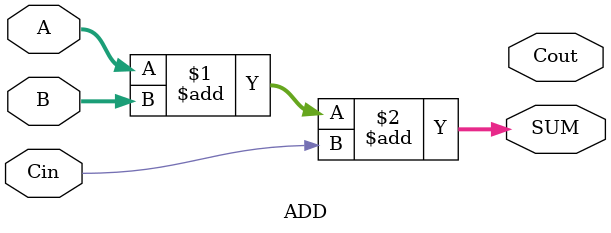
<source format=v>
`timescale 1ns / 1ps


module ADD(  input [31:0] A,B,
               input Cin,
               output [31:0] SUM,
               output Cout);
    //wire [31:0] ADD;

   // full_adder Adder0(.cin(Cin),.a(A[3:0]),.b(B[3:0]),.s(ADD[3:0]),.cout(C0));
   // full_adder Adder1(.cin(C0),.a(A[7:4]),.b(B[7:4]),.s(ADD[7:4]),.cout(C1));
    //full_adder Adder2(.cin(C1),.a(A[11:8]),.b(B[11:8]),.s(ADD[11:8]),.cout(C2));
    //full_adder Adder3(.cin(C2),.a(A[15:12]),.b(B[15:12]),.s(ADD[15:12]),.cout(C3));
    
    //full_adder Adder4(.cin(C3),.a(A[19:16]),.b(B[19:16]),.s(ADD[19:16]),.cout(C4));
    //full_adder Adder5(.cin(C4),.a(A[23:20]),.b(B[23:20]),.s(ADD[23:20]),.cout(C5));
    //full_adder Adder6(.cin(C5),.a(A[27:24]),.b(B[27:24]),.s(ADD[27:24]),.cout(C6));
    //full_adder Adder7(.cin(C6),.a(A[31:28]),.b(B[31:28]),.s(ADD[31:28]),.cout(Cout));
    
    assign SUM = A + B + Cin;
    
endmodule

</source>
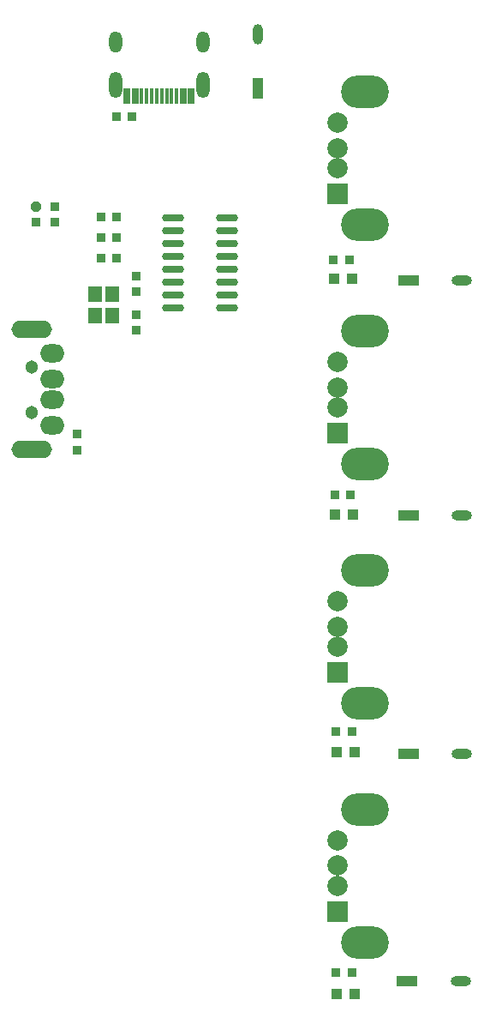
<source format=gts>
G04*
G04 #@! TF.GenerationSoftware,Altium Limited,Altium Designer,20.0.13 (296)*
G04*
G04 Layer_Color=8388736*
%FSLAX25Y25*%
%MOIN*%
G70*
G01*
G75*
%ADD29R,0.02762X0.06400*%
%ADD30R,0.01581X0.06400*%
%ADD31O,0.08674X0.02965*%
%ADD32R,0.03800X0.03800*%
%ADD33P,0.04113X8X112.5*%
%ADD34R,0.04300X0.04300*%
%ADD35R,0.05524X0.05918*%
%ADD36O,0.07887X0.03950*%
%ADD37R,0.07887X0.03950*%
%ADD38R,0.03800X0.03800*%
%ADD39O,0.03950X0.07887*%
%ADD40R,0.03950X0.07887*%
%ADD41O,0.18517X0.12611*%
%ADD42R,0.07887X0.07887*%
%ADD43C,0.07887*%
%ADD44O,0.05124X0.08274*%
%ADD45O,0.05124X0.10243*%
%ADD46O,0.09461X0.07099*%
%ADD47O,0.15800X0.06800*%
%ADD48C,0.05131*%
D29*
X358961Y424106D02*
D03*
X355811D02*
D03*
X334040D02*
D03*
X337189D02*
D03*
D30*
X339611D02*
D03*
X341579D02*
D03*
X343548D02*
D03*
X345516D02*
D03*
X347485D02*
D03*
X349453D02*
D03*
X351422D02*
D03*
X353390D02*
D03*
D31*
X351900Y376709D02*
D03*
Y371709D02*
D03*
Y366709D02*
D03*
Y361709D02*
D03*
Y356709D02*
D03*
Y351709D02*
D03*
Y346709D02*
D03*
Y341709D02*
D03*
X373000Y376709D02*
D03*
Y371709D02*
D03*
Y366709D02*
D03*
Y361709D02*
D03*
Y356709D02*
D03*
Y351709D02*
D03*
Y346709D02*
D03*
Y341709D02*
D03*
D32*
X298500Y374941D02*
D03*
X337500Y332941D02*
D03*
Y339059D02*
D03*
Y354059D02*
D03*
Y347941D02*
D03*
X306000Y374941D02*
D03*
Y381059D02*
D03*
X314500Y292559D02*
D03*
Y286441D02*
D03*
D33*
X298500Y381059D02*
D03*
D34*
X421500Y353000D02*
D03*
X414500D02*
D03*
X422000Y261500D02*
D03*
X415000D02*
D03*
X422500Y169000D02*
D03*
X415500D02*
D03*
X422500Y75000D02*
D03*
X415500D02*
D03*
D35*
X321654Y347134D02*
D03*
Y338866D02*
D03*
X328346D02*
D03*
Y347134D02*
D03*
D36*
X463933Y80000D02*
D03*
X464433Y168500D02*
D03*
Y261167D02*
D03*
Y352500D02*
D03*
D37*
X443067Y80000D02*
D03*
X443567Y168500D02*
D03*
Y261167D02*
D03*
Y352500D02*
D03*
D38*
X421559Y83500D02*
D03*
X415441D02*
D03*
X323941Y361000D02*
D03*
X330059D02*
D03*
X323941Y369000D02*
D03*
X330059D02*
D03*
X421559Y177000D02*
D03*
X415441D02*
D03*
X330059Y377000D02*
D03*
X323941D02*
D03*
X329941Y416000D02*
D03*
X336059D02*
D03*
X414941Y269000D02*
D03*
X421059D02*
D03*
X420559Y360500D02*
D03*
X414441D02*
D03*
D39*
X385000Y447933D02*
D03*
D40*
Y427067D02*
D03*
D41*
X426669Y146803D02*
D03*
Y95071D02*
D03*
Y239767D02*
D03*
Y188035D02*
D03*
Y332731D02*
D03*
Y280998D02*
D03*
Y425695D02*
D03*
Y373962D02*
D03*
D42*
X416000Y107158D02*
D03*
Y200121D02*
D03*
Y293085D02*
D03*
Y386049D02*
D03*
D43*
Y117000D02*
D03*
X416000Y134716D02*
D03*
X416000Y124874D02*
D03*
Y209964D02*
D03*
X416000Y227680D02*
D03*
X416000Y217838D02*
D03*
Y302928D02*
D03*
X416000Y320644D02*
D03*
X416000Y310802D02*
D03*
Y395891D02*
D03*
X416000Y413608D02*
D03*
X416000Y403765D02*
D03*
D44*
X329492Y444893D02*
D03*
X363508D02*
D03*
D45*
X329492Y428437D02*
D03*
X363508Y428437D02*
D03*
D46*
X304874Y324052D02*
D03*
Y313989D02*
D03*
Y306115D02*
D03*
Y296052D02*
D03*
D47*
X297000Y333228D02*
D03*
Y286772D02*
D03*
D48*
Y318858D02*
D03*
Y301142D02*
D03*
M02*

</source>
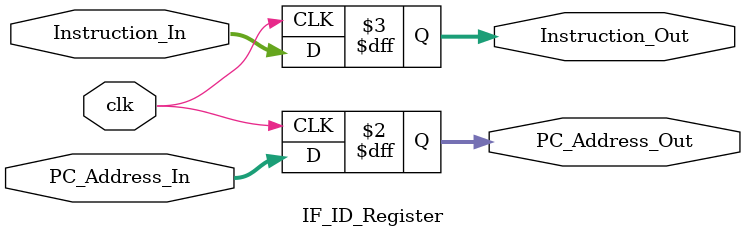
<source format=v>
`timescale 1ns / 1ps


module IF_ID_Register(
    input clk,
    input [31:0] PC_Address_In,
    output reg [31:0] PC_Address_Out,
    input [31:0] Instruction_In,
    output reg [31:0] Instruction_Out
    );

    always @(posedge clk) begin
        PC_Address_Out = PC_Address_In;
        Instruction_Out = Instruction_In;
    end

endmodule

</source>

(Task description): Begin the copy at the line containing "Y373962D02*" and end it at the final line of the material above, reproducing each line exactly and omitting pictures.

(Problem solution):
Y373962D02*
D03*
D42*
X416000Y107158D02*
D03*
Y200121D02*
D03*
Y293085D02*
D03*
Y386049D02*
D03*
D43*
Y117000D02*
D03*
X416000Y134716D02*
D03*
X416000Y124874D02*
D03*
Y209964D02*
D03*
X416000Y227680D02*
D03*
X416000Y217838D02*
D03*
Y302928D02*
D03*
X416000Y320644D02*
D03*
X416000Y310802D02*
D03*
Y395891D02*
D03*
X416000Y413608D02*
D03*
X416000Y403765D02*
D03*
D44*
X329492Y444893D02*
D03*
X363508D02*
D03*
D45*
X329492Y428437D02*
D03*
X363508Y428437D02*
D03*
D46*
X304874Y324052D02*
D03*
Y313989D02*
D03*
Y306115D02*
D03*
Y296052D02*
D03*
D47*
X297000Y333228D02*
D03*
Y286772D02*
D03*
D48*
Y318858D02*
D03*
Y301142D02*
D03*
M02*

</source>
<source format=v>
`timescale 1ns / 1ps


module IF_ID_Register(
    input clk,
    input [31:0] PC_Address_In,
    output reg [31:0] PC_Address_Out,
    input [31:0] Instruction_In,
    output reg [31:0] Instruction_Out
    );

    always @(posedge clk) begin
        PC_Address_Out = PC_Address_In;
        Instruction_Out = Instruction_In;
    end

endmodule

</source>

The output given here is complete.